TASK DESCRIPTION - Transcribe the entries starting at the line that contains "Tell me which" and ending at the line that contains "Answer: front", with no changes.

THE RECORDS -
────────────────────────────────────────
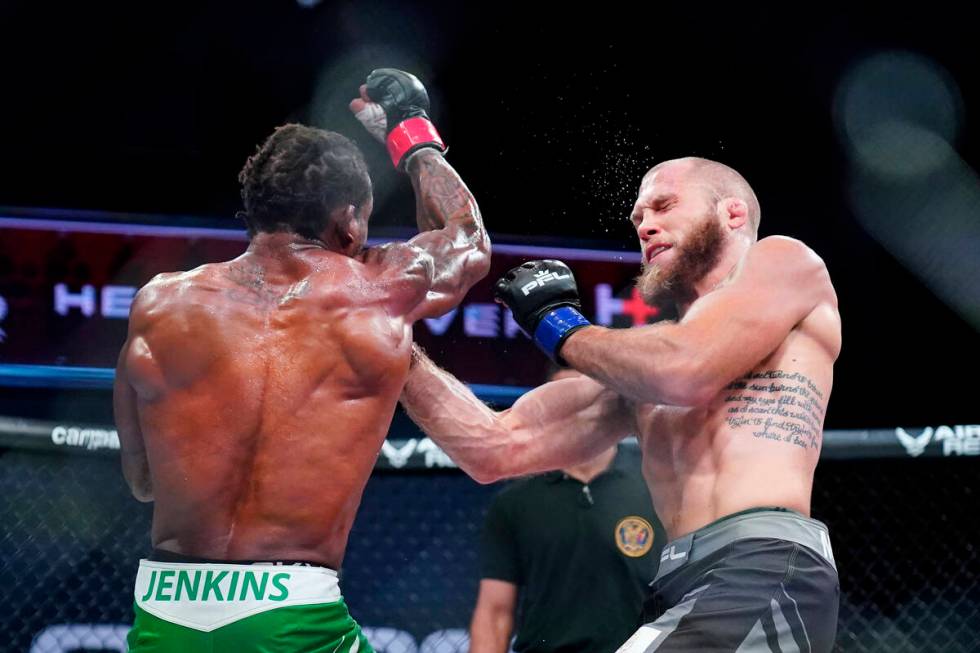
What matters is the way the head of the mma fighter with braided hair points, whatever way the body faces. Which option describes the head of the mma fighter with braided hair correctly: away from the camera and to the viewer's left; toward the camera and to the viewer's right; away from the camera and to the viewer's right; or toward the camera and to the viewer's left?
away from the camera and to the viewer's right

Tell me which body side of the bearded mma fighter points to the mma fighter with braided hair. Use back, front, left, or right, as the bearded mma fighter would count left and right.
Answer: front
────────────────────────────────────────
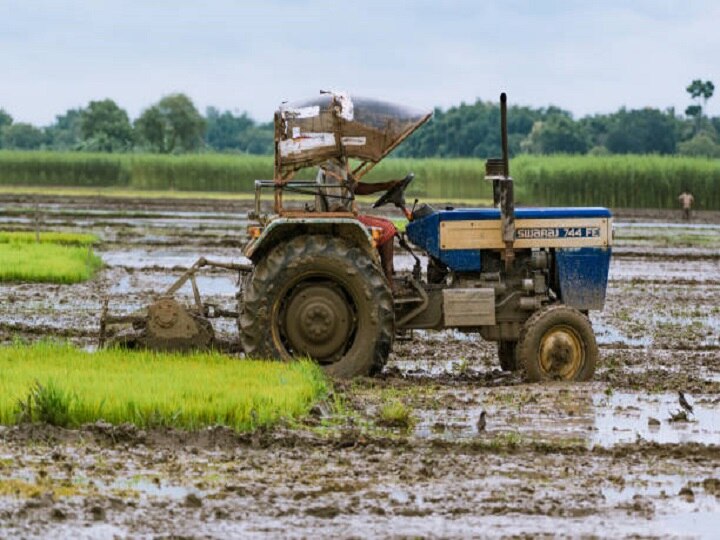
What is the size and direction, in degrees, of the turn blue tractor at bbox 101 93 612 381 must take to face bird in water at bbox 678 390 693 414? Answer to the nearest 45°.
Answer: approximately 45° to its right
────────────────────────────────────────
ANSWER -
Tell me which body side of the bearded mma fighter points to the mma fighter with braided hair. Use back, front, left, or right, as the bearded mma fighter would count left and right.
Answer: front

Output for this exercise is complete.